> **Text segment**
Purchaser agrees to defend, indemnify and hold Seller harmless from and against all claims, losses, damages, penalties, costs and/or expenses for damage to property of whatsoever kind or nature, or injury to persons arising out of performance under this Contract by Purchaser, its agents or employees. Purchaser’s duty to indemnify Seller for liability and/or damages arising out of bodily injury to persons or damage to property caused by or resulting from the concurrent negligence of Seller and Purchaser shall apply only to the extent of the negligence of Purchaser, its agents or employees. Purchaser’s indemnification obligations hereunder shall exclude claims, losses, liabilities, costs or expenses for damage to property of whatsoever kind or nature, or injury to persons arising out of performance under this Agreement from the sole negligence of the Seller, its agents or employees.
Purchaser must provide a safe delivery site and comply with all federal, state and local safety laws, rules, ordinances and other requirements. Purchaser shall indemnify and hold harmless Seller, its agents, employees and contractors from, and shall defend any and all actions, claims, suits or proceedings that may subject Seller to liability arising from Purchaser’s failure or inability to properly handle the products or materials, or provide a safe delivery site. Seller agrees that, when its employees, agents or contractors deliver the products or materials purchased hereunder, it and they shall comply with all federal, state and local safety requirements.
11. STOP WORK
If credit conditions become unsatisfactory at any time prior to Seller’s completion of the work hereunder, Purchaser shall furnish adequate security upon Seller’s request. To the extent Purchaser fails to provide adequate security, as determined in Seller’s sole discretion, Seller may stop work.
12. PURCHASER’s BANKRUPTCY
Should Purchaser become bankrupt or insolvent during the terms of this Contract, this Contract shall automatically terminate, provided such termination shall not prejudice Seller’s rights to the amounts then due and owing.

> **Task 1**
In the contract text, what may Seller do if Purchaser fails to provide adequate security?
> **Task 2**
The first sentence of the contract text names what Purchaser will defend, indemnify and hold Seller harmless from and against. List each item.
> **Task 3**
Repeat the contract text from "11. STOP WORK" to "due and owing.".

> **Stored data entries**

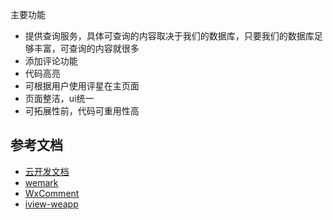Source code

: <p style="text-align><em>基于微信云开发查询工具</em></p>

# 主要功能

- 提供查询服务，具体可查询的内容取决于我们的数据库，只要我们的数据库足够丰富，可查询的内容就很多
- 添加评论功能
- 代码高亮
- 可根据用户使用评星在主页面
- 页面整洁，ui统一
- 可拓展性前，代码可重用性高


## 参考文档

- [云开发文档](https://developers.weixin.qq.com/miniprogram/dev/wxcloud/basis/getting-started.html)
- [wemark](https://github.com/TooBug/wemark)
- [WxComment](https://github.com/yicm/WxComment)
- [iview-weapp](https://github.com/TalkingData/iview-weapp)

> **Result 1**
Seller may stop work.

> **Result 2**
Claims, losses, damages, penalties, costs, expenses

> **Result 3**
11. STOP WORK
If credit conditions become unsatisfactory at any time prior to Seller’s completion of the work hereunder, Purchaser shall furnish adequate security upon Seller’s request. To the extent Purchaser fails to provide adequate security, as determined in Seller’s sole discretion, Seller may stop work.
12. PURCHASER’s BANKRUPTCY
Should Purchaser become bankrupt or insolvent during the terms of this Contract, this Contract shall automatically terminate, provided such termination shall not prejudice Seller’s rights to the amounts then due and owing.